Verteilt, verkauft, ergaunert.
Sie falten Noten zu Papierfliegern
und giessen sie zu Stahl.
Das Gestern eingeatmet
und einbehalten im Jetzt.
Schon morgen folgt ein weiterer Todesstoss,
ausgestossen auf das was kommen mag.
Der Sturm der Gedanken
saet den Hass der ihn treibt
und formt neue Feindbilder,
waehrend gutgekleidete Menschen in Palaesten sitzen
und uns neue Huetten formen.
300 treffen Entscheidungen
und urteilen ueber Millionen.
Sie falten Noten zu Papierfliegern,
giessen sie zu Stahl und vergiessen Blut
Die darin ertrinken, das nennen sie wir.
Verteilt, verkauft, ergaunert.

~ rue de guerre / Berlin 2016 ~

*ERWACHT*

Felder zerfetzter Leiber,
eine Frau die dort hinten schreit
und irgendwo da brannte eine Huette.
Blaue Lichter und Menschen in braunen Uniformen,
sie marschieren wieder.
Gift durch meinen Koerper
wurd ich Mensch zum Reptil,
sah wie meine Haut sich purpurgruen verfaerbte.
Es war doch nur ein Test,
waehrend eine Schlange sich nach draussen wand.
Ein Hund draengelt und hechelt in mein Ohr.
Braune Wasser flossen unaufhaltsam in die Nacht.
Lange noch fuehlte ich zwischen meinen Zaehnen diesen Schmerz
waehrend ich das Nichts zerbiss.
In meinem Kopf tiefer Schwindel,
die Augen halb verschlossenn
erwachte ich schreiend aus diesem Traum und schaute…
Ich blicke durch die Dunkelheit meines Zimmers,
Wasser faellt herab und fliesst stroemend meinen Koerper hinab.
Im Radio spricht man vom Wetter,
waehrend meine Haende zitternd an Gedanken haften.
Wieder blaues Licht und Maenner in roter Uniform…
Ich rief nach euch und sah euch nicht.
Nur links und rechts von mir zwei Boxen voller Licht
warum es war,das begreif ich nicht.
Fremde Stimmen in heutiger Zeit geben ihren Unmut kund.
Der Wunsch vom Morgen, es trennt ihn nur die Folgenacht.

~ rue de guerre / Berlin 2016 ~

*METAMORPHOSE*

Schwarz und Weiss koennen nur zusammen existieren.
So ist es schon in der Farbenlehre…
Wenn Beides erlischt gibt es naemlich
auch kein Rot mehr und somit stirbt die Liebe.
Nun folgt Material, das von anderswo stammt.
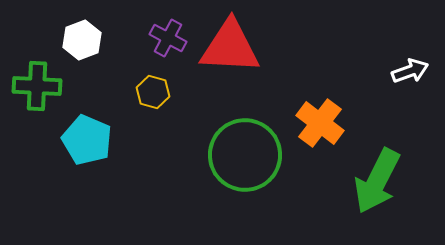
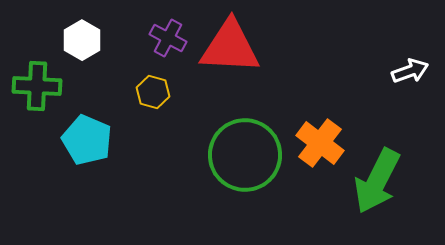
white hexagon: rotated 9 degrees counterclockwise
orange cross: moved 20 px down
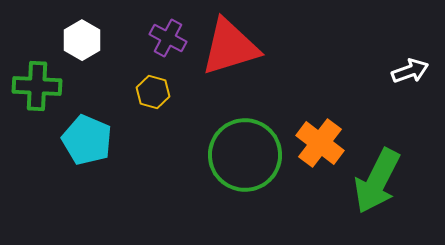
red triangle: rotated 20 degrees counterclockwise
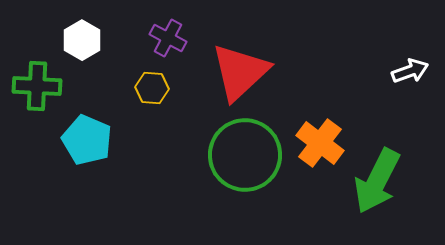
red triangle: moved 10 px right, 25 px down; rotated 26 degrees counterclockwise
yellow hexagon: moved 1 px left, 4 px up; rotated 12 degrees counterclockwise
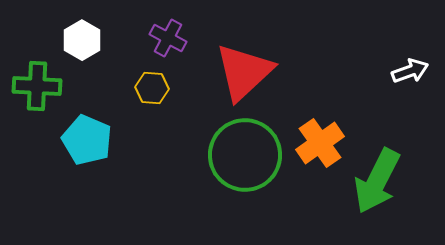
red triangle: moved 4 px right
orange cross: rotated 18 degrees clockwise
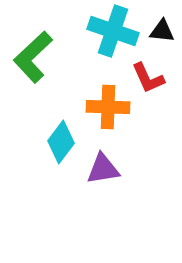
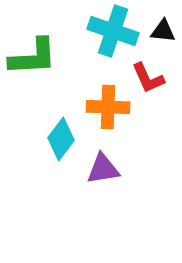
black triangle: moved 1 px right
green L-shape: rotated 140 degrees counterclockwise
cyan diamond: moved 3 px up
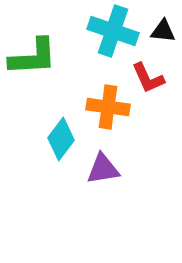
orange cross: rotated 6 degrees clockwise
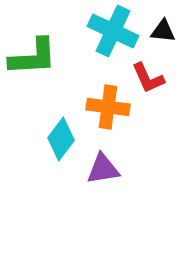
cyan cross: rotated 6 degrees clockwise
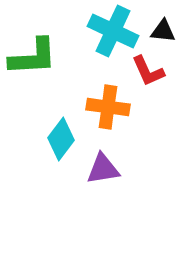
red L-shape: moved 7 px up
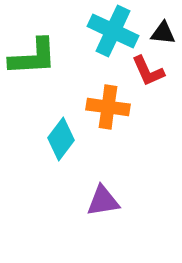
black triangle: moved 2 px down
purple triangle: moved 32 px down
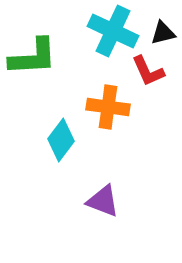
black triangle: rotated 20 degrees counterclockwise
cyan diamond: moved 1 px down
purple triangle: rotated 30 degrees clockwise
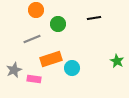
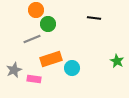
black line: rotated 16 degrees clockwise
green circle: moved 10 px left
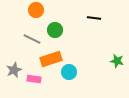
green circle: moved 7 px right, 6 px down
gray line: rotated 48 degrees clockwise
green star: rotated 16 degrees counterclockwise
cyan circle: moved 3 px left, 4 px down
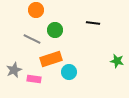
black line: moved 1 px left, 5 px down
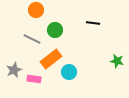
orange rectangle: rotated 20 degrees counterclockwise
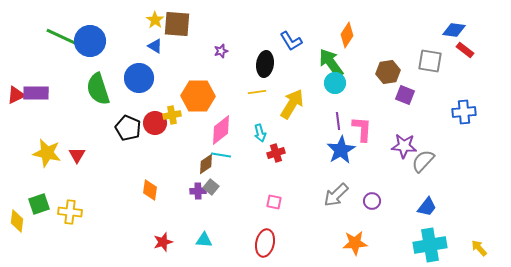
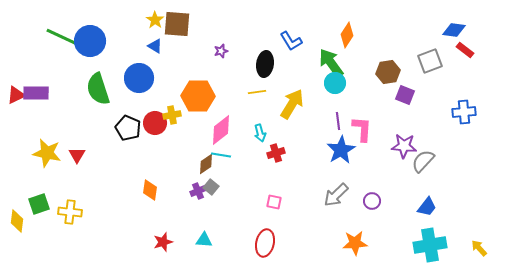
gray square at (430, 61): rotated 30 degrees counterclockwise
purple cross at (198, 191): rotated 21 degrees counterclockwise
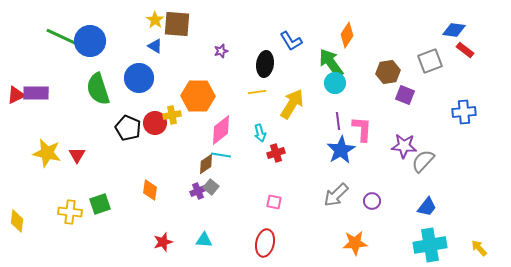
green square at (39, 204): moved 61 px right
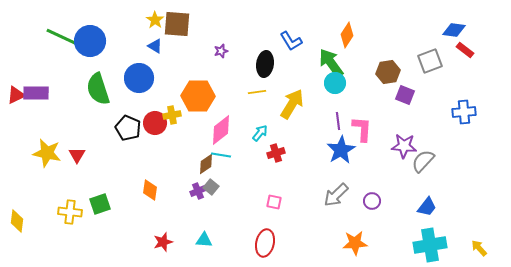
cyan arrow at (260, 133): rotated 126 degrees counterclockwise
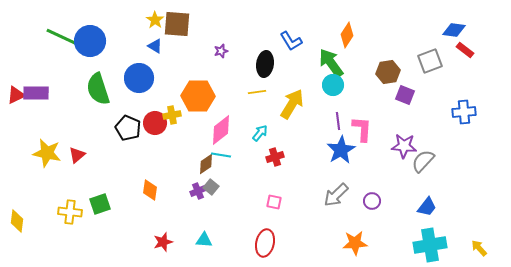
cyan circle at (335, 83): moved 2 px left, 2 px down
red cross at (276, 153): moved 1 px left, 4 px down
red triangle at (77, 155): rotated 18 degrees clockwise
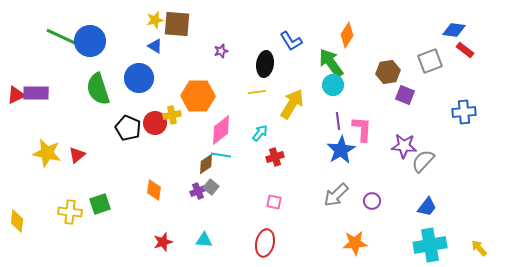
yellow star at (155, 20): rotated 24 degrees clockwise
orange diamond at (150, 190): moved 4 px right
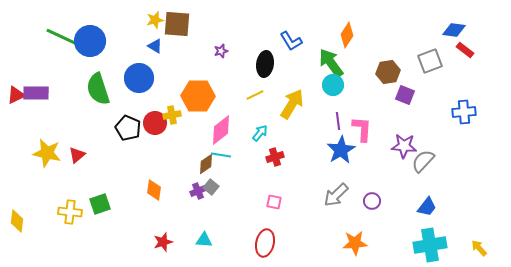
yellow line at (257, 92): moved 2 px left, 3 px down; rotated 18 degrees counterclockwise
~ rue de guerre / Berlin 2016 ~

*ICH WEISS DAS DU MICH VERSTEHST*

Es ist eigenartig,
– die Einen glauben daran das der Sohn ihres Gottes auferstanden ist,
die Anderen an eine Wiedergeburt
und wieder ein Wer glaubt sich irgendwann im Paradies.
Dabei stolpern wir durch das Jetzt
und entscheiden ueber das Leben Anderer indem wir Kriege fuehren.
Mal Allah, mal Buddha, mal Geld und dann wieder Gott, – Verteidigen wir das Land !
Wir suchen und verkennen dabei die Sucht, waehrend wir versuchen eine Schuld,
die viel tiefer steckt als eine die nur Einen trifft und die wir in seinem Namen entschuldigen.